Si algo define al proceso globalizatorio es justamente la relativización del poder. El poderío militar, tecnológico, el conocimiento científico, la salud de sistemas democráticos y la separación de poderes, la estabilidad y productividad económica, se conjugan con la posibilidad del hombre, del sujeto organizado en grupos diversos, con diversas finalidades, para influir en el espacio de lo público, para llamar la atención del Estado, y hacer llegar su mensaje y acción más allá de fronteras, límites geográficos y soberanías.

Con la caída del muro de Berlín, se evidenció no sólo las irreductibles raíces de una nación como una realidad no sólo geográfica sino histórica y cultural, y la vigencia de la búsqueda de la libertad, del respeto al individuo, a sus ideas y aspiraciones como un secular sueño del hombre, más allá de los particulares contextos sociohistóricos, económicos y culturales que plantearon (y siguen planteando hoy) el debate de visiones distintas del mundo, del trabajo, de la producción, de la política, y de la vida.
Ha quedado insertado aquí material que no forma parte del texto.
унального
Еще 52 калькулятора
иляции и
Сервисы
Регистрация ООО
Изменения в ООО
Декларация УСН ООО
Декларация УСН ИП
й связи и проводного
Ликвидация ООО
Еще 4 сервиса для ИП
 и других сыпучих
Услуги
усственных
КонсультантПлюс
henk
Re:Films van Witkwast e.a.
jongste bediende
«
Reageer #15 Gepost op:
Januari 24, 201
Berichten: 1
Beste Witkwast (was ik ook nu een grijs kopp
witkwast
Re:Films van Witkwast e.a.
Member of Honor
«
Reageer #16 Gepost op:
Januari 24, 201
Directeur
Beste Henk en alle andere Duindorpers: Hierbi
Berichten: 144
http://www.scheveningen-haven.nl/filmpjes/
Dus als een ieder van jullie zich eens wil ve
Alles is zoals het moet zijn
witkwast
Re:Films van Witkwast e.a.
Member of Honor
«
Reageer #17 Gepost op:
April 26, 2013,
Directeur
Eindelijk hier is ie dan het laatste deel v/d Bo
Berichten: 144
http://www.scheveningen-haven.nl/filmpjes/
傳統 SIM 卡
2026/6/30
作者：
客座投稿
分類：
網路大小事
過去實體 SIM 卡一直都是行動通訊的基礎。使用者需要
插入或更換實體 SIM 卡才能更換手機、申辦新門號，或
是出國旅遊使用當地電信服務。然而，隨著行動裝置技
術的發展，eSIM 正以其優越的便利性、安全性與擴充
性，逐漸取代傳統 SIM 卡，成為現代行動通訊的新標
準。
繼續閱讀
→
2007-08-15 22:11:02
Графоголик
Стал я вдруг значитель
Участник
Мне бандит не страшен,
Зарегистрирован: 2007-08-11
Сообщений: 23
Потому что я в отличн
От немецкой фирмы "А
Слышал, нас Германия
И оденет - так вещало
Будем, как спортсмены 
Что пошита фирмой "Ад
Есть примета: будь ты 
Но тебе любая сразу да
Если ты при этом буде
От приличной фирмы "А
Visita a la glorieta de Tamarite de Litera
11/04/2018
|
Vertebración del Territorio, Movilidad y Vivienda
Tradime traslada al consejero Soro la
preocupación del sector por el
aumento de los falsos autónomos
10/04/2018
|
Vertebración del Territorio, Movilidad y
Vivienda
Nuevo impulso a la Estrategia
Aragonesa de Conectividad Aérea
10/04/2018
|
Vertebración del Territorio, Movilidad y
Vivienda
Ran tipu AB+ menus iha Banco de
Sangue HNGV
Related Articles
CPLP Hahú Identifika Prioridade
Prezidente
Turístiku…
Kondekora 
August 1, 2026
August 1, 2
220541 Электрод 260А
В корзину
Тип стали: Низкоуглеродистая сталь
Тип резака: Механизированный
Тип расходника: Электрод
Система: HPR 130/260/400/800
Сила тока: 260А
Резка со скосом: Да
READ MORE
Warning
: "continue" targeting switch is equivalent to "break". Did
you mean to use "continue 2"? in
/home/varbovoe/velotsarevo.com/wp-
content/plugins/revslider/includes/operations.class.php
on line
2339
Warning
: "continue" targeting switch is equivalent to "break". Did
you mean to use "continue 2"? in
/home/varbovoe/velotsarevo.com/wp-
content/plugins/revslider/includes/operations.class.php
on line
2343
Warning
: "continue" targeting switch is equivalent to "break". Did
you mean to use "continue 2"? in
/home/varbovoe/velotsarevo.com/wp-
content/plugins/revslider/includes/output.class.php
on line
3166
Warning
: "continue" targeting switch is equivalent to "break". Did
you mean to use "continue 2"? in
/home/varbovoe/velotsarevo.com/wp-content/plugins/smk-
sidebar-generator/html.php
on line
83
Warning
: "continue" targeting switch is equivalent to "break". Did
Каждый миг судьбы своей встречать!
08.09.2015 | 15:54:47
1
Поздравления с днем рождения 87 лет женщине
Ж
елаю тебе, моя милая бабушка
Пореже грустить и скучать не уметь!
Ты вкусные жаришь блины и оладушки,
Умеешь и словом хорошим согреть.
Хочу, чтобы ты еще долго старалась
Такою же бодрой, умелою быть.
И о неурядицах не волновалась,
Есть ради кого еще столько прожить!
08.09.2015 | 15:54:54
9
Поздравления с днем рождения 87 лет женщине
Pero se puede afirmar, a estas horas, que en dichos planos o esferas de acción de los Estados y otros actores sociales, los consensos son mucho mayores y claros que hace 20 años.
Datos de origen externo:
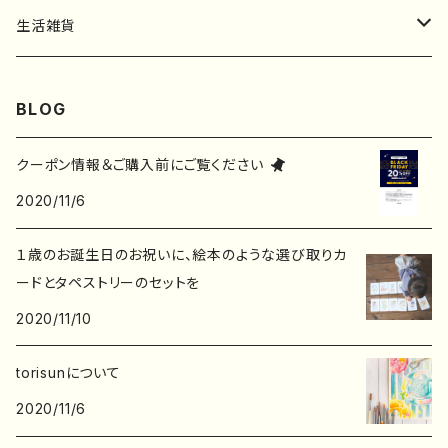
フレークシール
一筆箋
生活雑貨
ステッカー
メモ帳
ハンカチ
BLOG
レターセット
バッグ・巾着
クーポン情報＆ご購入前にご覧ください
2020/11/6
ポストカード
子ども服
１歳のお誕生日のお祝いに、絵本のような選び取りカ
ポチ袋
ードとタペストリーのセットを
2020/11/10
デザインペーパー
torisunについて
2020/11/6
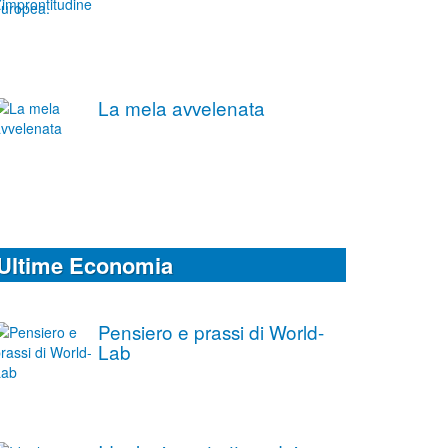
La mela avvelenata
Ultime Economia
Pensiero e prassi di World-
Lab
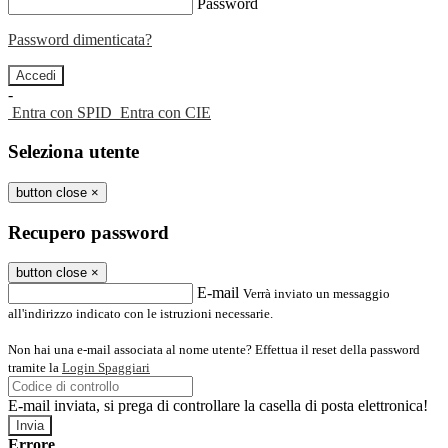
Password
Password dimenticata?
-
Entra con SPID
Entra con CIE
Seleziona utente
button close
×
Recupero password
button close
×
E-mail
Verrà inviato un messaggio
all'indirizzo indicato con le istruzioni necessarie.
Non hai una e-mail associata al nome utente? Effettua il reset della password
tramite la
Login Spaggiari
E-mail inviata, si prega di controllare la casella di posta elettronica!
Errore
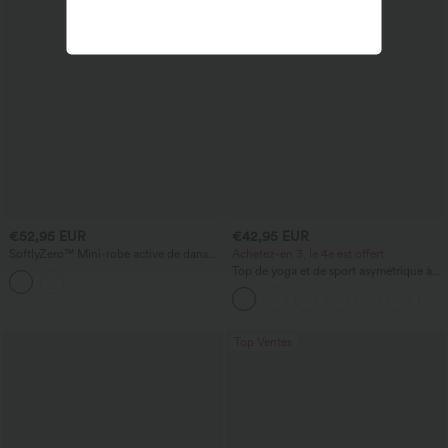
€52,95 EUR
€42,95 EUR
SoftlyZero™ Mini-robe active de danse
Achetez-en 3, le 4e est offert
2 en 1 avec soutien-gorge intégré,
Top de yoga et de sport asymétrique à
empiècements en mesh contrastés et
une épaule, manches courtes, ourlet
poches — Édition Easy Peezy
arrondi hi‑lo (plus court devant, plus
long derrière), à séchage rapide, avec
soutien‑gorge intégré
Top Ventes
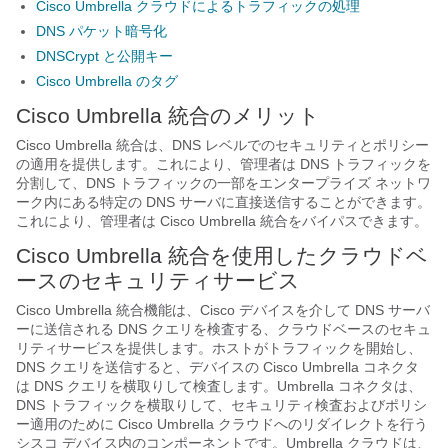
Cisco Umbrella クラウドによるトラフィックの処理
DNS パケット暗号化
DNSCrypt と公開キー
Cisco Umbrella のタグ
Cisco Umbrella 統合のメリット
Cisco Umbrella 統合は、DNS レベルでのセキュリティとポリシー
の適用を提供します。これにより、管理者は DNS トラフィックを
分割して、DNS トラフィックの一部をエンタープライズ ネットワ
ーク内にある特定の DNS サーバに直接送信することができます。
これにより、管理者は Cisco Umbrella 統合をバイパスできます。
Cisco Umbrella 統合を使用したクラウドベ
ースのセキュリティサービス
Cisco Umbrella 統合機能は、Cisco デバイスを介して DNS サーバ
ーに送信される DNS クエリを検査する、クラウドベースのセキュ
リティサービスを提供します。ホストがトラフィックを開始し、
DNS クエリを送信すると、デバイスの Cisco Umbrella コネクタ
は DNS クエリを横取りして検査します。Umbrella コネクタは、
DNS トラフィックを横取りして、セキュリティ検査およびポリシ
ー適用のために Cisco Umbrella クラウドへのリダイレクトを行う
シスコ デバイス内のコンポーネントです。Umbrella クラウドは、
Devenido en mero recuerdo, o acaso en pedazo fosilizado del fracaso comunista en la historia reciente, luego de dos décadas de derrumbado, hoy se erigen y construyen nuevos muros en muchas sociedades. Venezuela es una de ellas.

Murallas construidas de intolerancia, de totalitarismo y militarismo, con el cemento de la violencia institucionalizada contra todo aquel que piense distinto al poder “revolucionario”, con ladrillos de insensatez, ávidos por destruir la propiedad privada, la diversidad y reducir a su mínima expresión la libertad individual, y con ella, a la democracia como noción.

Se ha empeñado el poder emboinado, la obcecada dirigencia roja neoburguesa, en legislar el absurdo, en decretar una realidad ambicionada pero inviable, sazonada con una retórica efectista pero cada vez menos creíble que puede vencer en la coyuntura y con la fuerza coactiva de las armas, pero no convencer a las conciencias en el mediano ni largo plazo.

Esa pared, que está dividiendo a Venezuela, es construida no sólo por la élite de pensamiento jurásico que detenta el poder. Contribuyen a esa labor, sectores ciudadanos importantes cuya apatía, tranquilidad o pasividad, empapada de un miedo que ya se convierte en terror, son líquido vital para la mezcla que va preparando el actual gobierno para colocar cada nuevo ladrillo, cada nuevo bloque.

La pretensión oficial, en trance de desquiciamiento pseudosocialista, aspira eliminar el pensamiento distinto, la disidencia, la crítica, la denuncia, la inconformidad, la queja, el reclamo hacia una acción oficial corrupta, intolerante y esencialmente incapaz de gerenciar el país.

Aunque no lo veas, aunque no lo percibas, ni puedas avistar su sombra o su textura, y sigas tu cotidianidad despreocupada o tranquila, pensando que no todo es tan malo, y que se trata de una exageración, ten cuidado. Quizá en el momento menos pensado, en tu carro, en cualquier acera, o en la esquina de cualquier segundo de tus horas, te topes con él, y ya no puedas avanzar más. Silencioso, ahí está listo para impedir que sigas adelante. Es el otro muro.